__Task statement__
Give back word for word every line from the one that includes "En attendant, n’hésitez" through the last line of the listing, and nothing besides.

__Records__
##############################
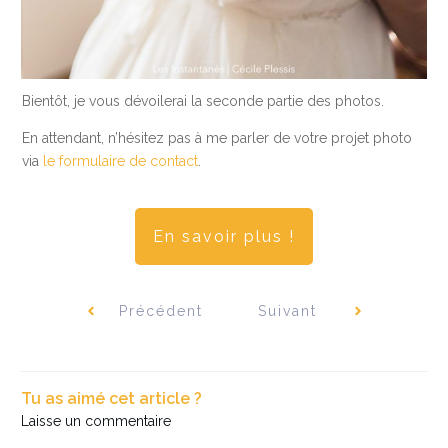
Bientôt, je vous dévoilerai la seconde partie des photos.
En attendant, n’hésitez pas à me parler de votre projet photo
via
le formulaire de contact
.
En savoir plus !
Précédent
Suivant
Tu as aimé cet article ?
Laisse un commentaire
##############################
__Written response__
En attendant, n’hésitez pas à me parler de votre projet photo
via
le formulaire de contact
.
En savoir plus !
Précédent
Suivant
Tu as aimé cet article ?
Laisse un commentaire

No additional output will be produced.